Jean MASSE
Metteur en scène
Jean a reçu une aide à la création pour son spectacle Paysage de pluie.
Quel est votre parcours artistique ?
Après une formation littéraire en classes préparatoires à Toulouse, j’ai intégré l’École Normale Supérieure de la Rue d’Ulm à Paris en 2013 (avec l’option théâtre) puis, en 2017, l’école du Théâtre National de Strasbourg dirigée par Stanislas Nordey, en section mise en scène. J’ai abordé le théâtre sous un angle théorique au cours de mes études tout en le pratiquant en tant qu’acteur dans les conservatoires d’arrondissements de Paris. Lorsque j’ai découvert que la mise en scène, et particulièrement la direction d’acteur·ices, me permettait d’exprimer quelque chose d’à la fois sensible et intelligible, ça a été une révélation. Au fil des expériences, c’est devenu l’objet de ma recherche et un principe constant de travail : dépasser le dualisme corps-esprit, relier pensées et sensations, explorer une forme de vie plus intense et plus attentive au monde qui l’entoure. Les hispanophones emploient à ce sujet le mot sentipensar - le « sentir-penser », qui donne une idée du chemin à suivre. J’ai développé alors le goût d’un théâtre poétique qui s’appuie sur les textes pour déployer une sensorialité particulière. Ma curiosité me mène partout là où je reconnais un langage qui propose une expérience renouvelée du monde. C’était l’objet notamment de mon spectacle Terre promise en 2020, adaptation des Aveugles de Maurice Maeterlinck et du Marin de Fernando Pessoa.
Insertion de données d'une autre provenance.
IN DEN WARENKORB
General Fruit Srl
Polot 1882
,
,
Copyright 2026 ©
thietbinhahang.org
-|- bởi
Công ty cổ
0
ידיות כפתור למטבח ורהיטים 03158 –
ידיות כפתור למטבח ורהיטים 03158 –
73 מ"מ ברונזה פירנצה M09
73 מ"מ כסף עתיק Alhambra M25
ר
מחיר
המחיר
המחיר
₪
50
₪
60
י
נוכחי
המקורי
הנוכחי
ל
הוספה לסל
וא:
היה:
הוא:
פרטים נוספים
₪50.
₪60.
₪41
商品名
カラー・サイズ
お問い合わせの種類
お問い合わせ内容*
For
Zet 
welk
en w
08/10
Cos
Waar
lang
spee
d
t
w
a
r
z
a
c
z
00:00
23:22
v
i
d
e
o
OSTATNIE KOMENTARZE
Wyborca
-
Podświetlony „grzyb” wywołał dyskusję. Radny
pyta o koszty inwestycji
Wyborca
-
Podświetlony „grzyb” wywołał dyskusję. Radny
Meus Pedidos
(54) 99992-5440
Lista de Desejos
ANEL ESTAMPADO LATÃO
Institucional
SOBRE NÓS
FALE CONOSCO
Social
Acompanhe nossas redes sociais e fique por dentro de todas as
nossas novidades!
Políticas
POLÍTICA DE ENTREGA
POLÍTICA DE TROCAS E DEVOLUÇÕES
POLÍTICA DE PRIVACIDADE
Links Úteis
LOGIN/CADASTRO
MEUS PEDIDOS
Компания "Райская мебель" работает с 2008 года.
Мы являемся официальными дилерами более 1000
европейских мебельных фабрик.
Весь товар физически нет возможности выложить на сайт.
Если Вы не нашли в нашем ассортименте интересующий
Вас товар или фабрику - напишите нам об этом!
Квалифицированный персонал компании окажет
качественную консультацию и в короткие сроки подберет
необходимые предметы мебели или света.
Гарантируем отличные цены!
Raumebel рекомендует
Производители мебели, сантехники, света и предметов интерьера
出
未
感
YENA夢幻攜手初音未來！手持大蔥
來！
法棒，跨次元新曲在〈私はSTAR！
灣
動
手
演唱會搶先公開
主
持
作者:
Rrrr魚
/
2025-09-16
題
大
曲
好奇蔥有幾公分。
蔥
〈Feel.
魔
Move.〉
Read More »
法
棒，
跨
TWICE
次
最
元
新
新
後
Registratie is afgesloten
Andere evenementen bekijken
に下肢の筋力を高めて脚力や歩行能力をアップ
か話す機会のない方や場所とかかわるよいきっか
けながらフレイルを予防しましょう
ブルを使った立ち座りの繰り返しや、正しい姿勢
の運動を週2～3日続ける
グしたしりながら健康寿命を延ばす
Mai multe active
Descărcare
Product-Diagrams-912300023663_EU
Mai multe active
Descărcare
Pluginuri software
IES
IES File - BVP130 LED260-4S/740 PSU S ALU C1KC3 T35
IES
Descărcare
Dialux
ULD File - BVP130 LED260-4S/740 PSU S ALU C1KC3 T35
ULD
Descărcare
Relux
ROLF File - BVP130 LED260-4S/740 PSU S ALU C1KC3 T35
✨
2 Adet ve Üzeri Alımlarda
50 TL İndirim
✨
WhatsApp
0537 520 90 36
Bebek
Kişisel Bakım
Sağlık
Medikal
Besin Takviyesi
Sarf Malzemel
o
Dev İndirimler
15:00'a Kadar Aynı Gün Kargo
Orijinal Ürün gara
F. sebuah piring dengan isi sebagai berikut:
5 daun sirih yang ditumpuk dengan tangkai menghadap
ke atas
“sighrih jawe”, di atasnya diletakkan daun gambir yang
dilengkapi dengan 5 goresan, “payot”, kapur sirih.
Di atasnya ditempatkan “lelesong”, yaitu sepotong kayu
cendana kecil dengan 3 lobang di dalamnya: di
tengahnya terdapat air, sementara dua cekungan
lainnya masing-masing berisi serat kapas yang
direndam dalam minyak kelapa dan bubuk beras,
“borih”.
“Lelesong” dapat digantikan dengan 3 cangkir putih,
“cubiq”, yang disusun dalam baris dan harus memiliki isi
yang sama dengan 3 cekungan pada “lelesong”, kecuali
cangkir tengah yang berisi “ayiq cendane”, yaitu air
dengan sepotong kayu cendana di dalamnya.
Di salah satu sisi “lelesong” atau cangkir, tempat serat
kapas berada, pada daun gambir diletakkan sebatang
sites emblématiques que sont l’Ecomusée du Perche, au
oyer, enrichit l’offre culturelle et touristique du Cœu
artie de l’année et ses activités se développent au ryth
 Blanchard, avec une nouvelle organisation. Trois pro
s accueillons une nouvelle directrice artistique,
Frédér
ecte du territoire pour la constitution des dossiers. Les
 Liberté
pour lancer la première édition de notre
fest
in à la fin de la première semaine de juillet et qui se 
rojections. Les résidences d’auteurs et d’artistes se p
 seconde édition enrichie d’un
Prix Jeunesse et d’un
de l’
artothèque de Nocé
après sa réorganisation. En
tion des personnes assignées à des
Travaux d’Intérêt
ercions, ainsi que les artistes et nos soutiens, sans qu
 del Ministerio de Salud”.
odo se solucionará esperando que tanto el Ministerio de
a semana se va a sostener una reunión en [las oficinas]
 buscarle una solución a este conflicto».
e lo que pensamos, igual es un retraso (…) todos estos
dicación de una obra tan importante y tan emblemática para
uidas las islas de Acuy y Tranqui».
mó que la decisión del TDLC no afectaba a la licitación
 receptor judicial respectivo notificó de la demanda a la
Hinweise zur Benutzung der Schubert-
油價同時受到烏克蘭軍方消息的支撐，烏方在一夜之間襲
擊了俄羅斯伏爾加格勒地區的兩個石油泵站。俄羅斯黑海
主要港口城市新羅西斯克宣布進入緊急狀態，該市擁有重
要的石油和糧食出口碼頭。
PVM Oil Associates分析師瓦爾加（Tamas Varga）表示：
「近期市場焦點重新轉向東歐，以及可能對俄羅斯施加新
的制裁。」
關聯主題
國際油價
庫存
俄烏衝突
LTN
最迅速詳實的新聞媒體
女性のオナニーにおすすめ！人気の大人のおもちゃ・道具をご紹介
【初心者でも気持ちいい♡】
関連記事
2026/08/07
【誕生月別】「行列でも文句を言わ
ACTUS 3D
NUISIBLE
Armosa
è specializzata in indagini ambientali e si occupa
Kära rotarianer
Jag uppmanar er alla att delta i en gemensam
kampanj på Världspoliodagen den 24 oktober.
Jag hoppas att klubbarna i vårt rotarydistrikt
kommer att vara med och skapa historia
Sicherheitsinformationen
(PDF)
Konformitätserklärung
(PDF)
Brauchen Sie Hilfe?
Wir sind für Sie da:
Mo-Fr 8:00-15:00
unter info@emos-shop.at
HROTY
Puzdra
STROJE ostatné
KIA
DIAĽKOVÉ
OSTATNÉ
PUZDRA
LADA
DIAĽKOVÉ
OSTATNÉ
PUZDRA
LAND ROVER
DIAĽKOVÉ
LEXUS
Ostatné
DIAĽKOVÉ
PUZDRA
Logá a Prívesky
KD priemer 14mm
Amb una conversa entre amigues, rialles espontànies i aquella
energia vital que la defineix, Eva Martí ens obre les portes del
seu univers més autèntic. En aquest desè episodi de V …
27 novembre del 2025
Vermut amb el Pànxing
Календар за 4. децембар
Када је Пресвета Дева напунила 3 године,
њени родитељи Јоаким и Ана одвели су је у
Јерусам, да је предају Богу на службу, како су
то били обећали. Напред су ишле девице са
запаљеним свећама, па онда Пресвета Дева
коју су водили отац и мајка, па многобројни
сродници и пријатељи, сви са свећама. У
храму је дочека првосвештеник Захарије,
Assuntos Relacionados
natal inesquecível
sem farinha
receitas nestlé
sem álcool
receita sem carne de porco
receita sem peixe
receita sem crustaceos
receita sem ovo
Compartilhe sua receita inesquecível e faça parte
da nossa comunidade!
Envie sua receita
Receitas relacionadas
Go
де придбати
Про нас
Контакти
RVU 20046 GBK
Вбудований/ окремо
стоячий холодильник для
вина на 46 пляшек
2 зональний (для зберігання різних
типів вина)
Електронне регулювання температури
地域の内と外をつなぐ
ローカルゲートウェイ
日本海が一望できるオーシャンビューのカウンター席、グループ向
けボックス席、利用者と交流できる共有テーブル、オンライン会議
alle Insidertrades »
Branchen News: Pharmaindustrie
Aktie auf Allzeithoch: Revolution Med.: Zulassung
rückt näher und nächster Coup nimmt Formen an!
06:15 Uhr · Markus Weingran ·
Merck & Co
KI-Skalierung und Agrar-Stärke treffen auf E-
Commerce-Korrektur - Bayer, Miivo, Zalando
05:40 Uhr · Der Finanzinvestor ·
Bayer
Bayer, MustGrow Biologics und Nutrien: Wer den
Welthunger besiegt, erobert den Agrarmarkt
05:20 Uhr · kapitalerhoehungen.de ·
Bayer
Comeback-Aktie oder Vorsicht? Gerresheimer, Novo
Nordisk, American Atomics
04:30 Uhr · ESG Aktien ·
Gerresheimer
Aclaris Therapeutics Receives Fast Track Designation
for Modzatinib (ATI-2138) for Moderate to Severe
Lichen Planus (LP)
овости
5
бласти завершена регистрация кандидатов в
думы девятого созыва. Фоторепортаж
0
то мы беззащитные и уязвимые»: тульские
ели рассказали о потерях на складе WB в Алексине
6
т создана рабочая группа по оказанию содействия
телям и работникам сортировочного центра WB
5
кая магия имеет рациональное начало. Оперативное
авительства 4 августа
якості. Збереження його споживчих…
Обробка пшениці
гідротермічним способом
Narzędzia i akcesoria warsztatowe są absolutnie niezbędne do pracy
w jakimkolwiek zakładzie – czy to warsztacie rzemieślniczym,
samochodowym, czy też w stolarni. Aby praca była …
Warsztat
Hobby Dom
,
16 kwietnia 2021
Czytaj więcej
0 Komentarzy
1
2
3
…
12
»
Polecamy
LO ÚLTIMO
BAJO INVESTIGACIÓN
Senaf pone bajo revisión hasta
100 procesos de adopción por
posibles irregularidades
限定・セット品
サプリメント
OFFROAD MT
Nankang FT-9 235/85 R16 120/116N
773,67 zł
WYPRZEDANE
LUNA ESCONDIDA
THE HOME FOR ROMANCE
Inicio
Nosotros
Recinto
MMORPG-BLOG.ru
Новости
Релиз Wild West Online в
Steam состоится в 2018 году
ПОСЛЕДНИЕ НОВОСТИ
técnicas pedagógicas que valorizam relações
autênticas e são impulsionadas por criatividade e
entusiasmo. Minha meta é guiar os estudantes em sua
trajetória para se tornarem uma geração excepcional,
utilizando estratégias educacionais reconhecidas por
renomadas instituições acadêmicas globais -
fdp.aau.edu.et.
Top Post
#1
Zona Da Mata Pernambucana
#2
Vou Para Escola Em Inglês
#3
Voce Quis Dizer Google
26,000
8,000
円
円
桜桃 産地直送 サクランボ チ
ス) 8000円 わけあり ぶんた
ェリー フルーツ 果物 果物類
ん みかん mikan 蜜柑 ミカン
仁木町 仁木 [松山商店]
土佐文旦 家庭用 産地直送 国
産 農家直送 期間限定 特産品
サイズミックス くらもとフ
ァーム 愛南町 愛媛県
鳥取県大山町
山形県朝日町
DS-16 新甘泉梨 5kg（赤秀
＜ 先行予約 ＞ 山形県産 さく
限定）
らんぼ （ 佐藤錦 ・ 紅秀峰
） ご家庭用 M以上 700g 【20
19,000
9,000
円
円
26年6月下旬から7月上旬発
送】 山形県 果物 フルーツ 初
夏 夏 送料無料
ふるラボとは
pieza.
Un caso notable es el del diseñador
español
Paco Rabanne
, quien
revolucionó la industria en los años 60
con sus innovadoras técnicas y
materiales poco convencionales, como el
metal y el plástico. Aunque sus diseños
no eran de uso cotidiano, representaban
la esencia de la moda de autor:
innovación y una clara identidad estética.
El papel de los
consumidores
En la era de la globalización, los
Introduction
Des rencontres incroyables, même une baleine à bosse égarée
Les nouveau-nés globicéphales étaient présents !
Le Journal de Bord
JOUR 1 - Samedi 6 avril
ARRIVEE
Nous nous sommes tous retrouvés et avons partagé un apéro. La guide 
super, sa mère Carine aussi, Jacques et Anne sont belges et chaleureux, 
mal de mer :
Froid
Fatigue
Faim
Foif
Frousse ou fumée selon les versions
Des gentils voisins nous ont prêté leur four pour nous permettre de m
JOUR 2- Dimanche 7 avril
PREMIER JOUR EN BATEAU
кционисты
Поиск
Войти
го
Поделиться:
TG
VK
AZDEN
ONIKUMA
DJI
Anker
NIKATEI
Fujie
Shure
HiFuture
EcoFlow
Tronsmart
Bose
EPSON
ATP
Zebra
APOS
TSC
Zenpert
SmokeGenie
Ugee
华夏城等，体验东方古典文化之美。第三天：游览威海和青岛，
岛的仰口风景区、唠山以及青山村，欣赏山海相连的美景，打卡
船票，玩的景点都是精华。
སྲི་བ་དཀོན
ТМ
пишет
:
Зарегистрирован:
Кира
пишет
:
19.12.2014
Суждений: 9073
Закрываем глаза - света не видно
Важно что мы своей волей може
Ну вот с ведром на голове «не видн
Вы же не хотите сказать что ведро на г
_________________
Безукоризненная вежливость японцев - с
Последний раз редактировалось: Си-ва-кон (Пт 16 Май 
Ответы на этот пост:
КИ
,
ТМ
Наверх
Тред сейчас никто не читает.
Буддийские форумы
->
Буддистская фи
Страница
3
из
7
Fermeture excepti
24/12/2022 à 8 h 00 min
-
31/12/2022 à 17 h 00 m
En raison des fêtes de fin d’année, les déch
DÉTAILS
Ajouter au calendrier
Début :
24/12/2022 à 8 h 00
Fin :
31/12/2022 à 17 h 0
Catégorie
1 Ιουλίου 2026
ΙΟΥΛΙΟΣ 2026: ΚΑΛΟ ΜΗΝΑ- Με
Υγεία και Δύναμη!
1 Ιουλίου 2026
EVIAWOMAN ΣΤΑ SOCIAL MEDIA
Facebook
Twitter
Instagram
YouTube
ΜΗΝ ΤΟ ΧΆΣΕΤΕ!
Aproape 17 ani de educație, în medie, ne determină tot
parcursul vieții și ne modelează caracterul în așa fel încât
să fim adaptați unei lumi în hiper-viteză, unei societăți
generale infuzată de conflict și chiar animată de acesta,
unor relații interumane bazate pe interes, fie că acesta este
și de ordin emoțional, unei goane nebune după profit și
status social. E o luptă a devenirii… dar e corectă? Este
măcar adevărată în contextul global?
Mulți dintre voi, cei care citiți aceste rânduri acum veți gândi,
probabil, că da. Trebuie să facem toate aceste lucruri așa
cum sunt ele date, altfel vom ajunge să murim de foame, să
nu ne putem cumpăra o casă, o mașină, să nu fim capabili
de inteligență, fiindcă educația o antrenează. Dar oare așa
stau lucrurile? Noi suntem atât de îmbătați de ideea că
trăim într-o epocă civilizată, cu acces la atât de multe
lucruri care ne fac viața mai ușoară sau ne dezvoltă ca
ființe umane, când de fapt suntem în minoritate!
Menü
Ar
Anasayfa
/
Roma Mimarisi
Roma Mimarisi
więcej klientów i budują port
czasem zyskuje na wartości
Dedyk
Et aujourd’hui ma collaboration avec l’auteur Nicolas Girard-Michelotti, qui a donné lieu en mars 2024 à la création de Paysage de pluie, est une façon d’explorer d’autres façons de créer ensemble pour imaginer ensuite des récits alternatifs sur les catastrophes (environnementales, économiques, sociales, politiques) en cours.
Quel regard portez-vous aujourd'hui sur votre profession ?
Après quelques expériences de création, et conscient de ma condition « d’artiste émergent », je me rends compte à quel point le métier de metteur en scène engage des responsabilités qui ne se limitent pas à la sphère artistique. C’est un travail de gestion, d’administration, d’accompagnement au long cours. En tant que telle, je trouve que la profession est soumise à beaucoup de pression : temps de travail limité, droit à l’erreur réduit, injonction de « faire spectacle » tout en maintenant la vitalité d’une recherche artistique, concurrence du milieu, réduction des subventions publiques, fragilités liées aux conditions d’émergence… Je perçois par conséquent une certaine atomisation du milieu qui menace la dimension collective de nos métiers.
Mais c’est aussi dans la possibilité de composer des équipes que je trouve la force de maintenir un désir de création et de résister artistiquement. La toute jeune compagnie Lichka que j’ai fondée avec l’auteur Nicolas Girard-Michelotti envisage de nouvelles façons de collaborer entre artistes. Je fais aussi partie d’un collectif international d’acteur·ices et de metteur·euses en scène qui s’appelle « Body Politic » et avec qui je développe des actions culturelles diverses et variées, ainsi qu’un processus de création sur le long terme. Je travaille aussi en ce moment avec – et pour – le compositeur et percussionniste Gaspar José, à l’écriture d’un seul en scène de théâtre inspiré de la figure du guitariste folk Nick Drake. Cette création est l’occasion d’un dialogue très riche entre la pratique musicale de Gaspar et ma pratique théâtrale. Être metteur en scène devient pour moi, de plus en plus, une fonction permettant d’orchestrer des rencontres et des dialogues artistiques, pour construire et cultiver de la relation.
Comment vous voyez-vous dans 5 ans ? Dans 10 ans ?
Impossible à dire ! Je n’ai pas l’habitude de faire des pronostics sur ma propre vie, alors pour mon travail… J’avance au gré des rencontres : ce qui m’intéresse, c’est de continuer à développer ces formes de coopérations artistiques qui m’empêcheront de vouloir faire cavalier seul, et qui me pousseront à partager ma pratique avec d’autres. C’est essentiel pour moi de me confronter à de l’altérité dans le processus de création, pour pouvoir inventer à partir de là de nouvelles perspectives.